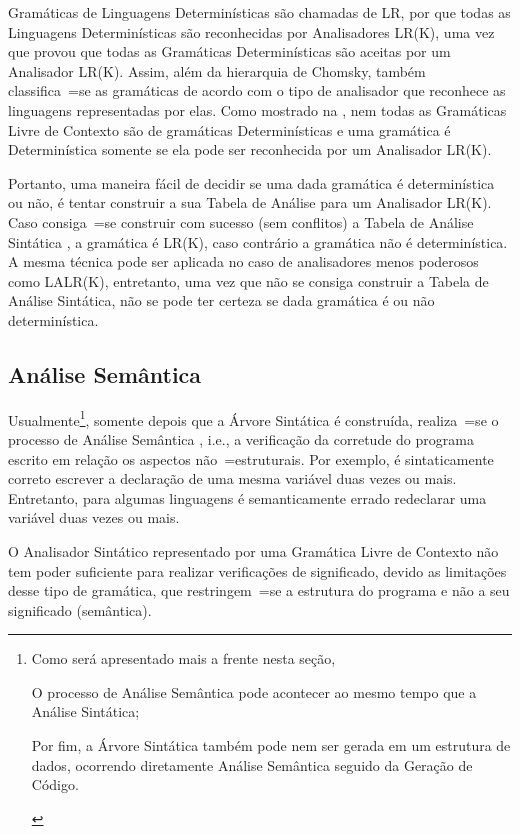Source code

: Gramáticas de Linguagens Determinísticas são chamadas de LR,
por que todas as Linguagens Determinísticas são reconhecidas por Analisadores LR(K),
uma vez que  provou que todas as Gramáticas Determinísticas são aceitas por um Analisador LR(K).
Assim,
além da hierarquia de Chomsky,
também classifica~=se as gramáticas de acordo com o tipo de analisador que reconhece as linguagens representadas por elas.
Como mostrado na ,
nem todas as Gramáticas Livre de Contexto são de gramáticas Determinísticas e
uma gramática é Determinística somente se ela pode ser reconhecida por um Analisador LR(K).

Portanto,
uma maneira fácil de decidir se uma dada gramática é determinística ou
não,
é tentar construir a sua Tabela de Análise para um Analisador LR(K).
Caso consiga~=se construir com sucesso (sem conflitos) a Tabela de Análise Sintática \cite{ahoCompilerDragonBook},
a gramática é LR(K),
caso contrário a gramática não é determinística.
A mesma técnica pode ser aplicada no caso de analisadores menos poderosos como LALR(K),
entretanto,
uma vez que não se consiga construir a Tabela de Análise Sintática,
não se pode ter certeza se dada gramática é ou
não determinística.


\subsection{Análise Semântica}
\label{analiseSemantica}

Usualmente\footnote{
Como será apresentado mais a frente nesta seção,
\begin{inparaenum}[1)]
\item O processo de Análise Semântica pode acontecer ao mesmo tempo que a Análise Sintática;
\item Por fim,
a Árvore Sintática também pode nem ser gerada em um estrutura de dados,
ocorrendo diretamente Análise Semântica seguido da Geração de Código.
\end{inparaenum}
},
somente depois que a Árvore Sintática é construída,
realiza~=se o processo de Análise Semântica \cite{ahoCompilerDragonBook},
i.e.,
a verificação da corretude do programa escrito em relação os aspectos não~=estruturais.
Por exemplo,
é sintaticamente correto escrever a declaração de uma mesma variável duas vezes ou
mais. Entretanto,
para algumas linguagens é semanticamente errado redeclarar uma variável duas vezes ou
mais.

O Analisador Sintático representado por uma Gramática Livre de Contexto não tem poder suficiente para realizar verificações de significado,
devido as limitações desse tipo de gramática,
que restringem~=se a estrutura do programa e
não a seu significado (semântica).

----------------

## [Job item]
Print each entry above exactly. The pictures should not be printed.

## [Reply to the task]
Source code

: Gramáticas de Linguagens Determinísticas são chamadas de LR,
por que todas as Linguagens Determinísticas são reconhecidas por Analisadores LR(K),
uma vez que  provou que todas as Gramáticas Determinísticas são aceitas por um Analisador LR(K).
Assim,
além da hierarquia de Chomsky,
também classifica~=se as gramáticas de acordo com o tipo de analisador que reconhece as linguagens representadas por elas.
Como mostrado na ,
nem todas as Gramáticas Livre de Contexto são de gramáticas Determinísticas e
uma gramática é Determinística somente se ela pode ser reconhecida por um Analisador LR(K).

Portanto,
uma maneira fácil de decidir se uma dada gramática é determinística ou
não,
é tentar construir a sua Tabela de Análise para um Analisador LR(K).
Caso consiga~=se construir com sucesso (sem conflitos) a Tabela de Análise Sintática \cite{ahoCompilerDragonBook},
a gramática é LR(K),
caso contrário a gramática não é determinística.
A mesma técnica pode ser aplicada no caso de analisadores menos poderosos como LALR(K),
entretanto,
uma vez que não se consiga construir a Tabela de Análise Sintática,
não se pode ter certeza se dada gramática é ou
não determinística.


\subsection{Análise Semântica}
\label{analiseSemantica}

Usualmente\footnote{
Como será apresentado mais a frente nesta seção,
\begin{inparaenum}[1)]
\item O processo de Análise Semântica pode acontecer ao mesmo tempo que a Análise Sintática;
\item Por fim,
a Árvore Sintática também pode nem ser gerada em um estrutura de dados,
ocorrendo diretamente Análise Semântica seguido da Geração de Código.
\end{inparaenum}
},
somente depois que a Árvore Sintática é construída,
realiza~=se o processo de Análise Semântica \cite{ahoCompilerDragonBook},
i.e.,
a verificação da corretude do programa escrito em relação os aspectos não~=estruturais.
Por exemplo,
é sintaticamente correto escrever a declaração de uma mesma variável duas vezes ou
mais. Entretanto,
para algumas linguagens é semanticamente errado redeclarar uma variável duas vezes ou
mais.

O Analisador Sintático representado por uma Gramática Livre de Contexto não tem poder suficiente para realizar verificações de significado,
devido as limitações desse tipo de gramática,
que restringem~=se a estrutura do programa e
não a seu significado (semântica).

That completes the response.